Is Depriving Cause of Action Where Injuries Were Latent and Undiscoverable Within the Repose Period Constitutional ?
In Diamond V. E.r. Squibb & Sons, Inc., 397 So. 2d 671 (Fla. 1981), the Court squarely addressed the constitutionality of depriving a plaintiff of her cause of action where her injuries were latent and undiscoverable within the repose period. 397 So. 2d at 672.
The plaintiff alleged that while unborn, diethylstilbestrol (DES), a drug manufactured by the defendant, was administered to her. See id.
DES later was found to be a cause of cancer in girls whose mothers were treated with the drug. See id.
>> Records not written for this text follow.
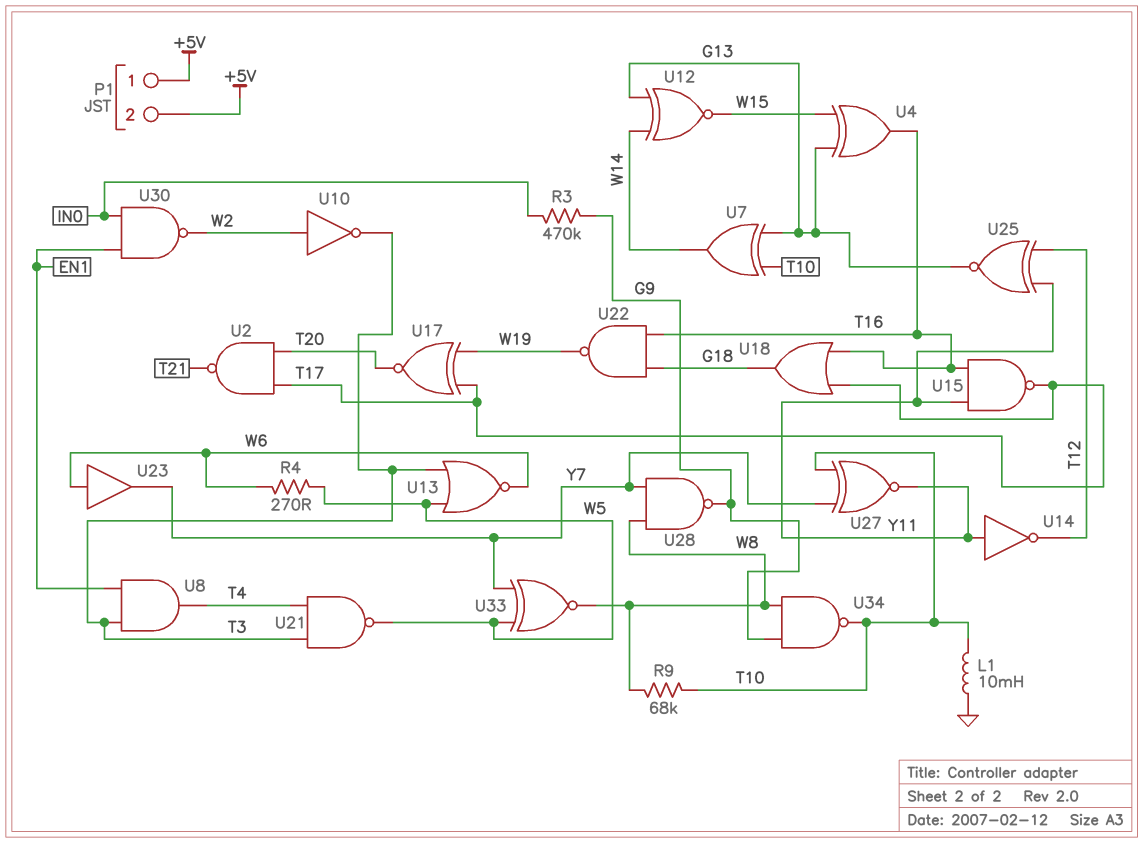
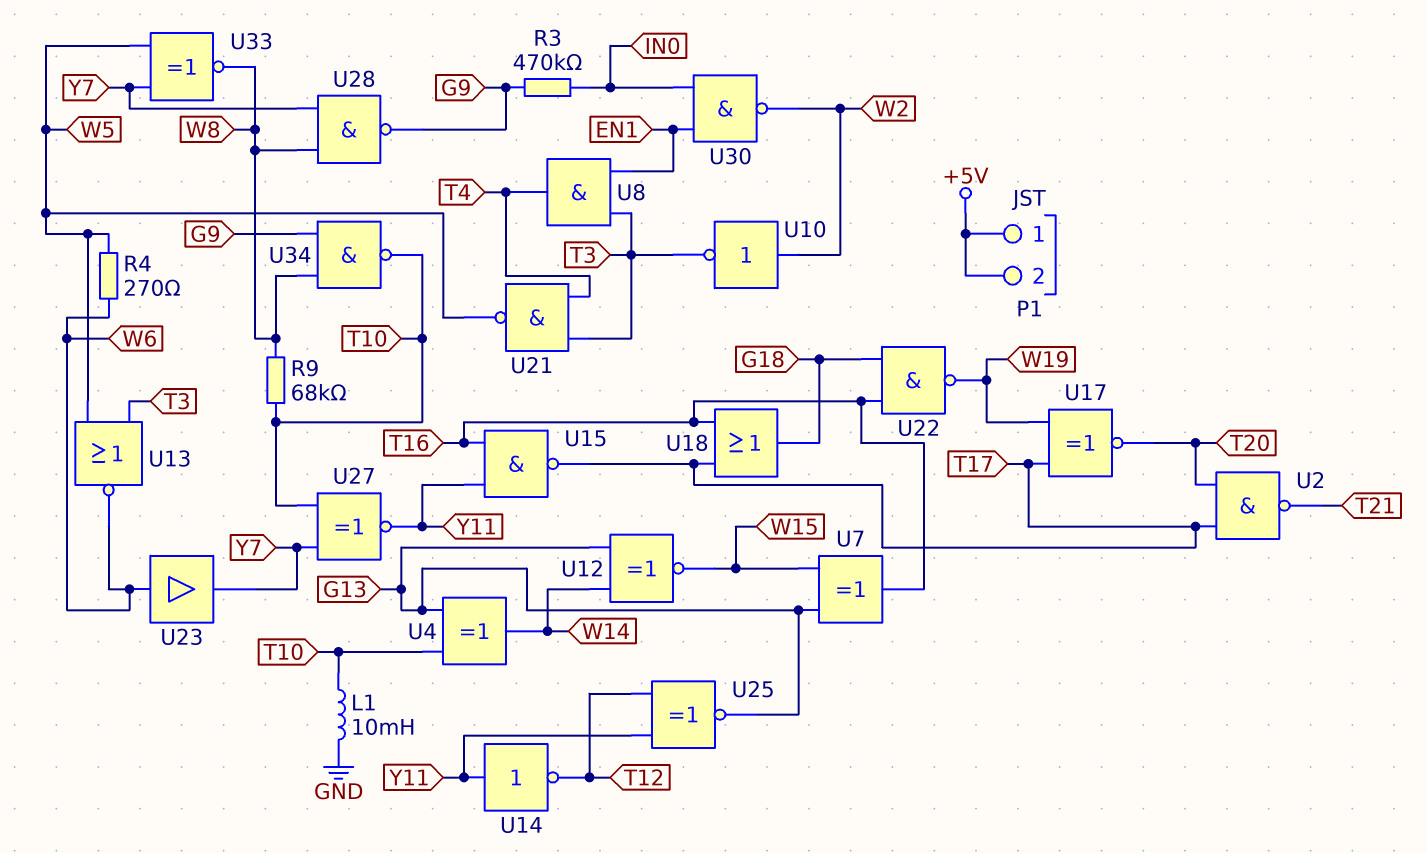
U4: XOR (in G13, in W15, out T16) -> XOR (in G13, in T10, out W14)
U7: XOR (in G13, in T10, out W14) -> XOR (in G13, in W15, out T16)

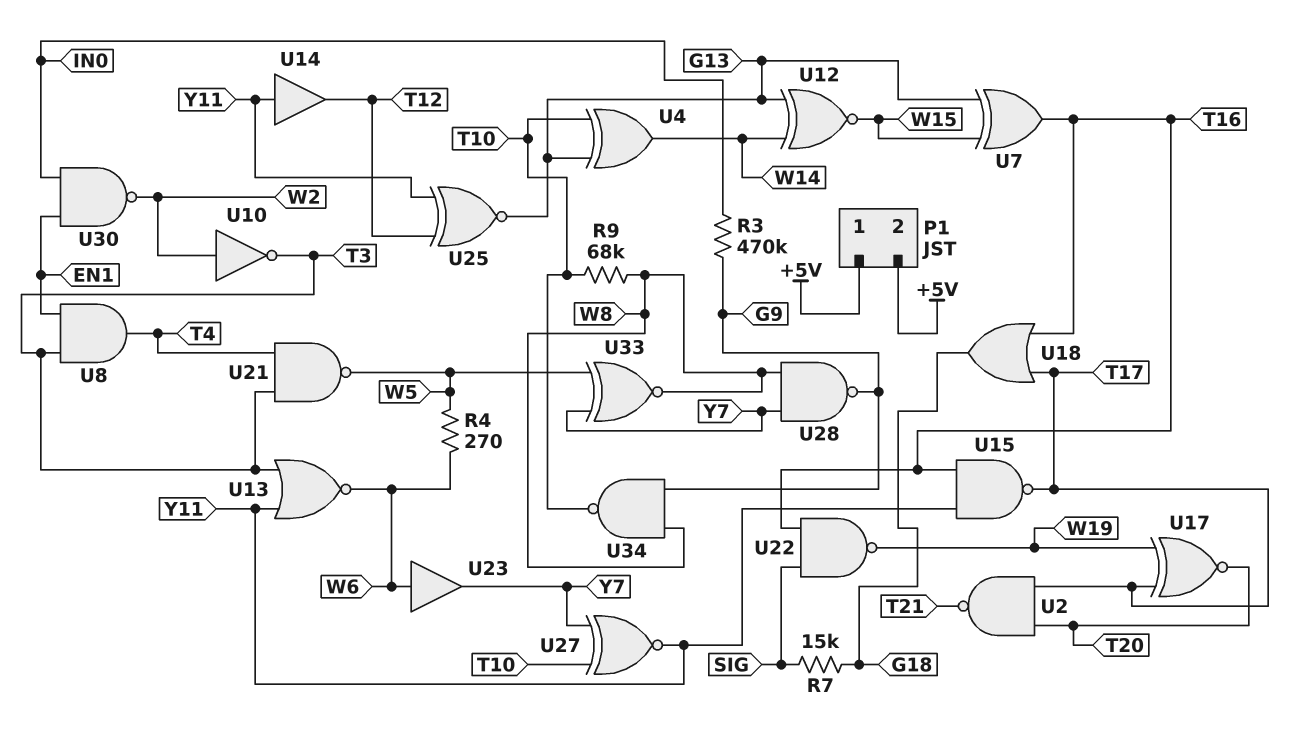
L1: 10mH (GND, T10) -> none
R7: none -> 15k (G18, SIG)
U13: NOR (in T3, in W5, out W6) -> NOR (in T3, in Y11, out W6)
U14: NOT (in Y11, out T12) -> buffer (in Y11, out T12)
U22: NAND (in G18, in T16, out W19) -> NAND (in SIG, in T16, out W19)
The cancerous effects of ingestion of DES did not become "manifest" until the plaintiff reached puberty. See id. at 672 (McDonald, J., specially concurring).
The defendant moved for summary judgment based on the statute of repose that existed for products liability suits, which is the same statute applicable to the present case. See id. at 671.
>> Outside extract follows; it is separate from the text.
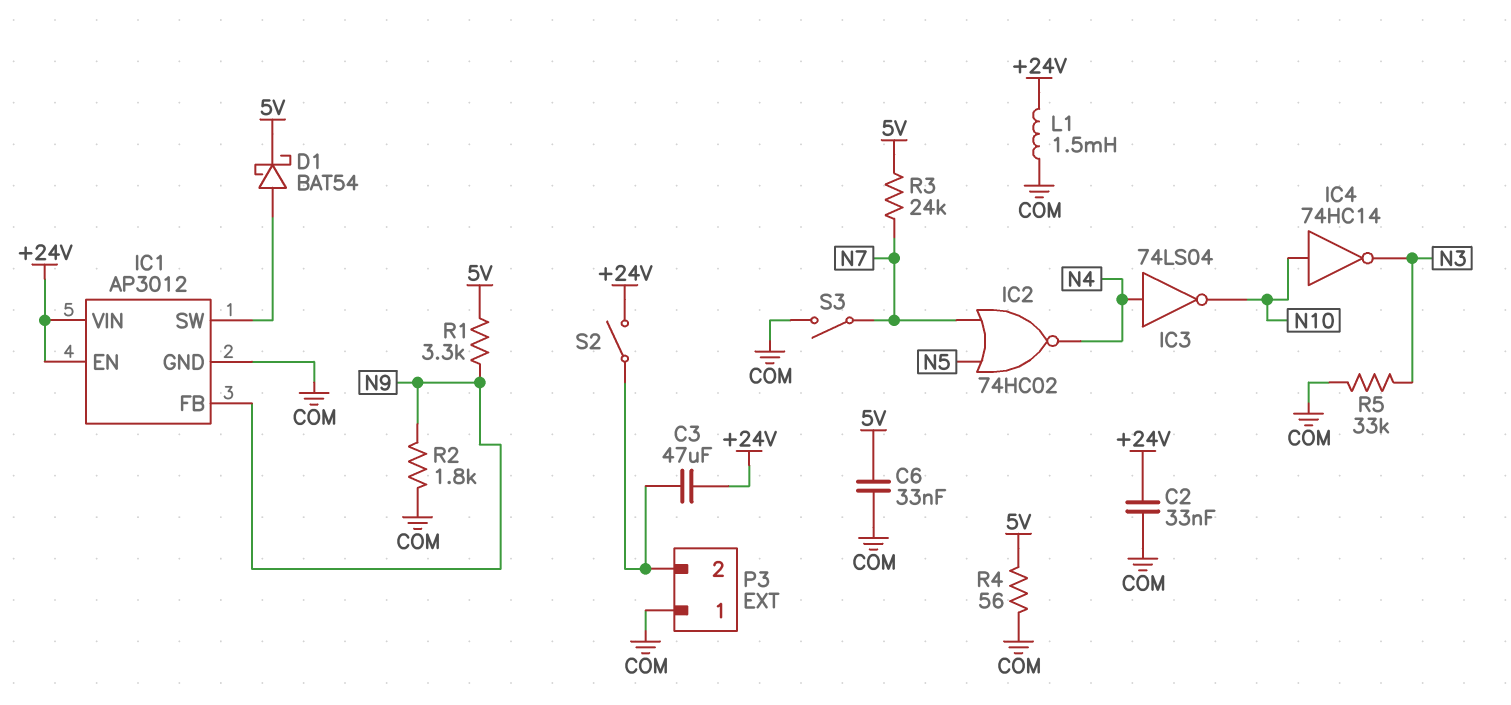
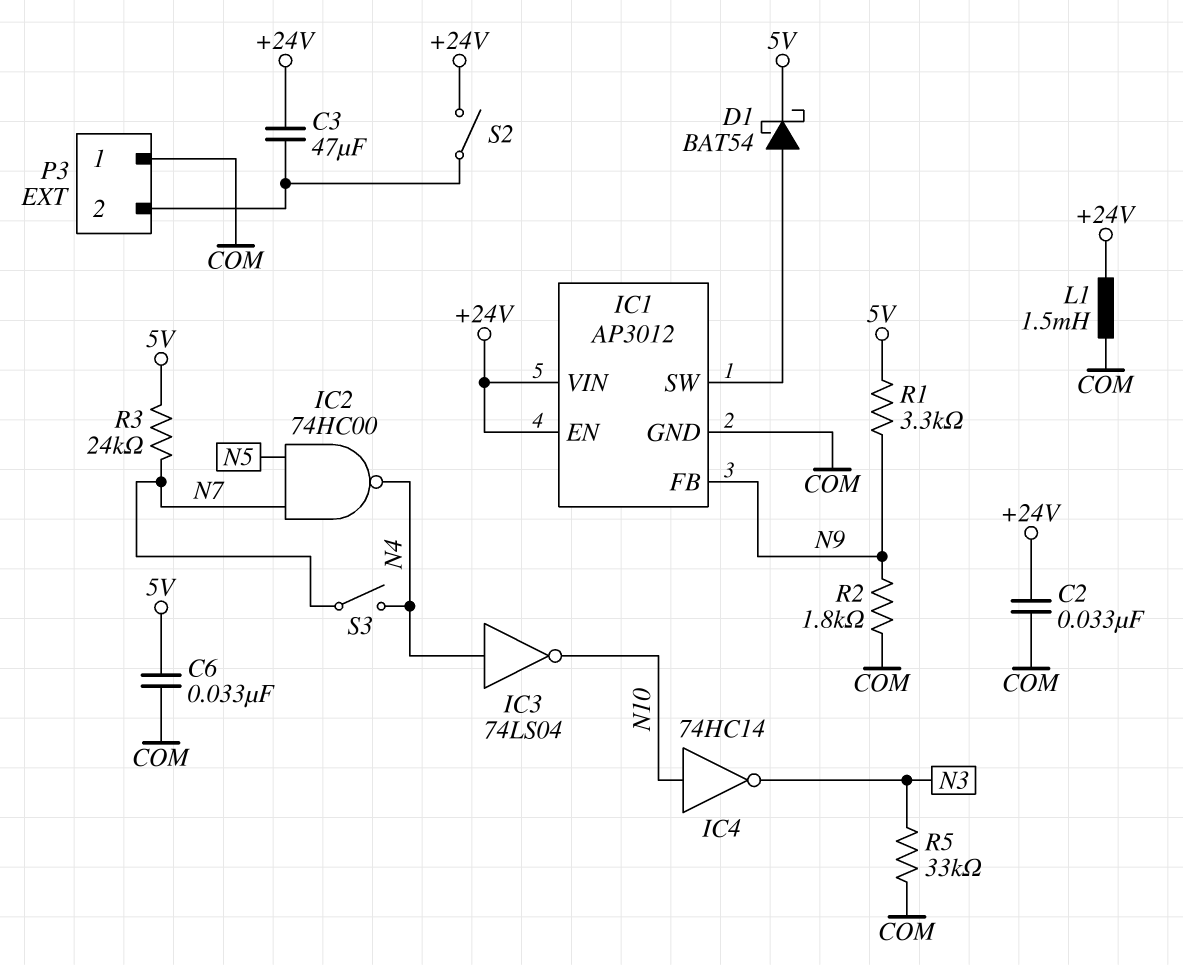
IC2: NOR 74HC02 (in N5, in N7, out N4) -> NAND 74HC00 (in N5, in N7, out N4)
R4: 56 (5V, COM) -> none
S3: switch (COM, N7) -> switch (N4, N7)

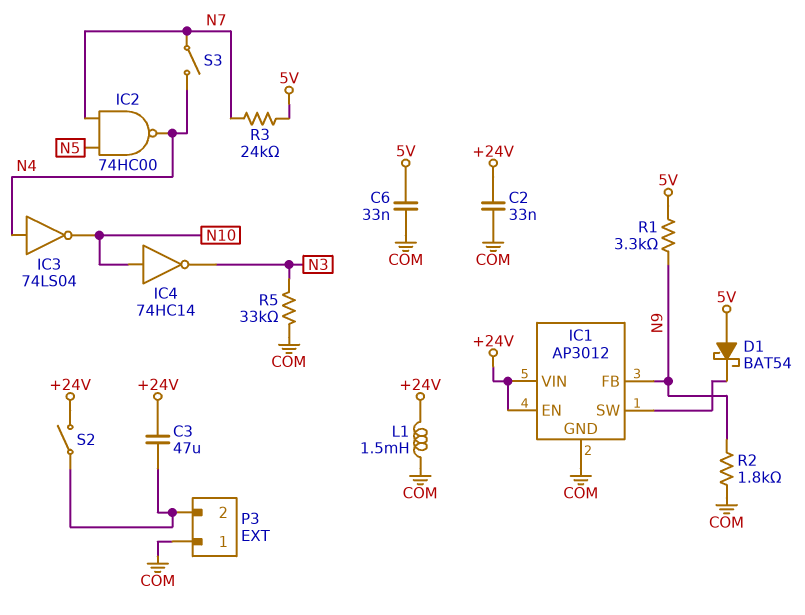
D1: schottky BAT54 (A IC1/SW, K 5V) -> schottky BAT54 (A 5V, K IC1/SW)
The Court held that the statute of repose, as applied in that case, violated the plaintiff's guarantee of access to courts because it barred the plaintiff's cause of action "before it ever existed." Diamond, 397 So. 2d at 672.
Justice McDonald explained the necessity for the latent injury exception to the products liability statute of repose in his specially concurring opinion in Diamond:
In this plaintiff's case the claim would have been barred, even though the wrongful act had taken place, before the injury became evident.
Plaintiff had an accrued cause of action but it was not recognizable, through no fault of hers, because the injury had not manifested itself.
This is different from a situation where the injury is not inflicted for more than twelve years from the sale of the product.
When an injury has occurred but a cause of action cannot be pursued because the results of the injury could not be discovered, a statute of limitation barring the action does, in my judgment, bar access to the courts and is constitutionally impermissive. Id.